OCC Joins Other Agencies in Fight Against Debit Interchange Limit

WASHINGTON — Acting Comptroller of the Currency John Walsh warned Tuesday that a Federal Reserve Board proposal to limit debit interchange fees could hurt banks of all sizes.

In a comment letter sent to the Fed, Walsh raised several concerns about the plan, which was required by the Dodd-Frank Act, suggesting the central bank had gone too far.

"We believe the proposal takes an unnecessarily narrow approach to recovery of costs that would be allowable under the law and that are recognized and indisputably part of conducting a debit card business," wrote Walsh. "This has long-term safety and soundness consequences — for banks of all sizes — that are not compelled by the statute."

Under Dodd-Frank, the Fed is required to ensure debit interchange fees are "reasonable and proportional." The Fed issued a proposal in December to limit such fees to 12 cents, arguing that would cover all of an institution's costs for setting up and using a debit system.

But Walsh — echoing bank arguments — said that the Fed went too far in its plan, arguing the central bank had flexibility to consider alternative methods to allow debit card issuers an ability to recover certain costs from a debit card business.
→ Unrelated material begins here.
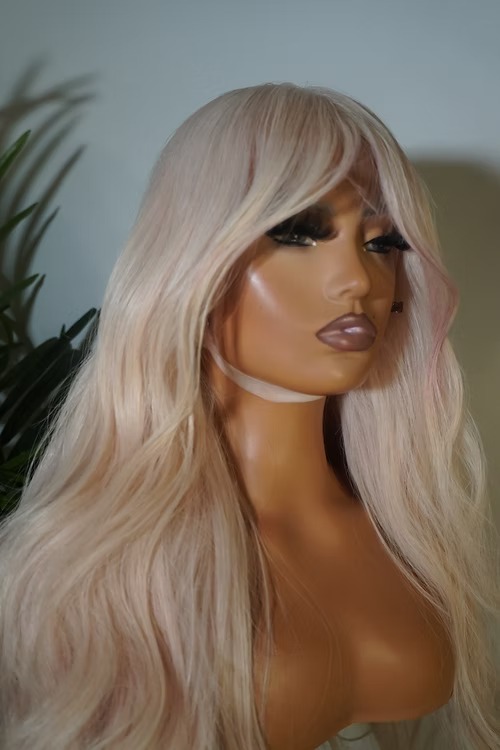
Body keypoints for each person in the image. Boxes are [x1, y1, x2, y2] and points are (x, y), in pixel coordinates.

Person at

"The statute directs the Board to set 'standards for assessing' whether a fee is reasonable and proportional to the cost incurred by the issuer with respect to the transaction; it does not say that the Board should set the allowable fee," wrote Walsh.

The OCC said the Fed could also consider "non-authorization, clearance and settlement costs that are specific to a particular electronic debit transaction."
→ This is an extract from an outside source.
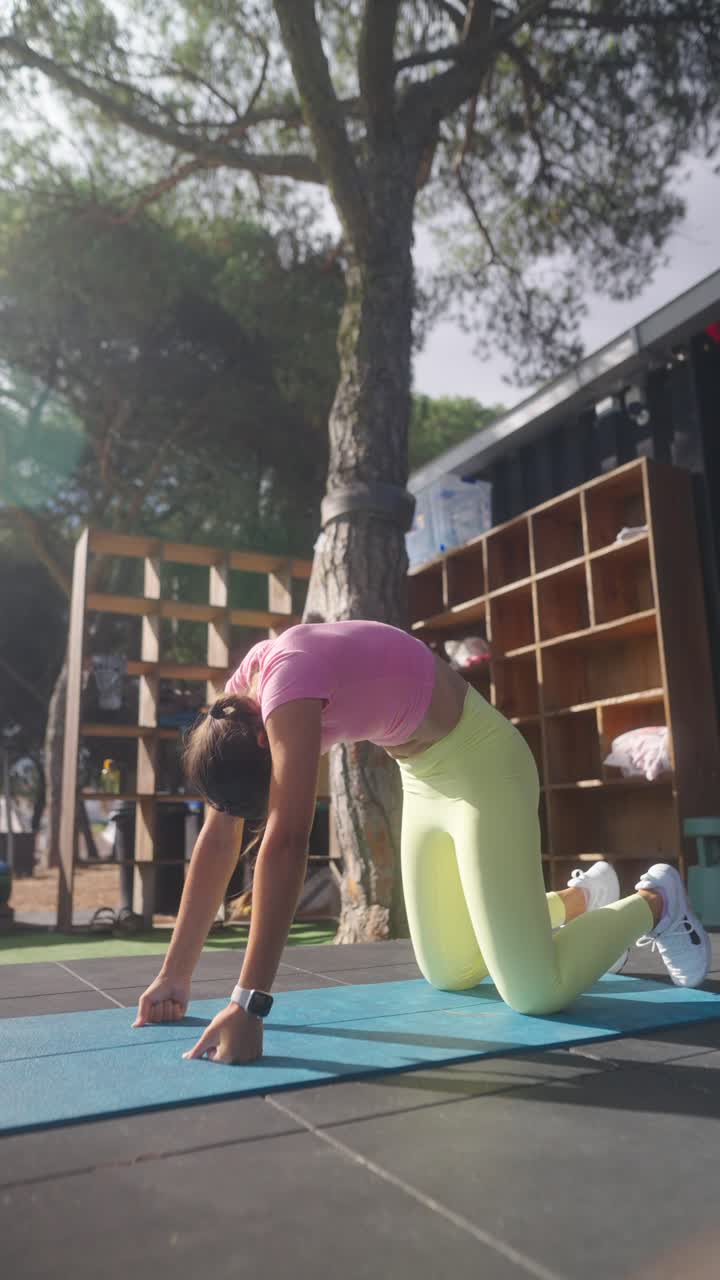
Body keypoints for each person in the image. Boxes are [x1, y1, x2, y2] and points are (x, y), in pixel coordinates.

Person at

Walsh also warned about the hit banks would take to fee revenue as a result of the plan.

The Fed's proposal offered two options that involve setting specific fees per transaction. Under one option, there would be an issuer-specific interchange fee with a safe harbor initially set at 7 cents per transaction and a cap set at 12 cents per transaction. A second option would place a 12 cent cap on transactions applicable to all covered issuers.

The Fed has estimated that setting such specific fee caps would result in a 70% reduction of interchange revenue, according to the OCC.

"The impact of a revenue reduction of this magnitude has not been studied, but it is clear that it will change how financial institutions, both large and small, will do business, with obvious negative impacts on their ability to recover their costs of operation and unpredictable collateral consequences for their customers," wrote Walsh.

The OCC urged the Fed to give further consideration to the costs that should be taken into account in calculating the allowable rate.

Lastly, the agency expressed concern about adoption of an alternative that would allow issuers to recover costs for major technological innovations.

Doing so, the OCC argued would "make the board the gatekeeper for determining which innovations are significant enough to be eligible for the adjustment. Moreover, adopting the second alternative could discourage issuers from engaging in incremental improvements to existing fraud prevention technologies."

There has been growing momentum by lawmakers, bankers, community banks, and credit unions to slow down the process and consider the rule further before the Fed is required to implement the new rule in April. Sen. Jon Tester, D-Mont., is widely expected to introduce a bill soon that would delay implementation of the Fed rule for two years. But Sen. Dick Durbin, the author of the interchange provision in the Dodd-Frank bill, has said he will oppose any such attempt.

The OCC is the third bank regulator to raise concerns with the plan. Fed Chairman Ben Bernanke and Federal Deposit Insurance Corp. Chairman Sheila Bair have expressed reservations over the rule and its potential impact on small banks.

While banks with less than $10 billion of assets are ostensibly exempted from the pending rule, regulators have suggested that smaller banks may still be hurt.

"It may not be the case that, in practice, they are exempt, but I don't know for sure," Bernanke said. "Of course, one way to address it is, if Congress wants to, would be to require the networks to differentiate."

Bair has echoed a similar sentiment saying adoption of a two-tiered system would ensure community banks are truly exempt.

Community banks have raised concerns about the provision since the start, arguing that, if large banks must limit their fees, merchants may refuse to accept debit cards issued by smaller institutions if they do not follow suit. Both Bernanke and Bair acknowledged such a situation is possible unless the card networks agree to a two-tiered rate system that prevents merchants from taking such action.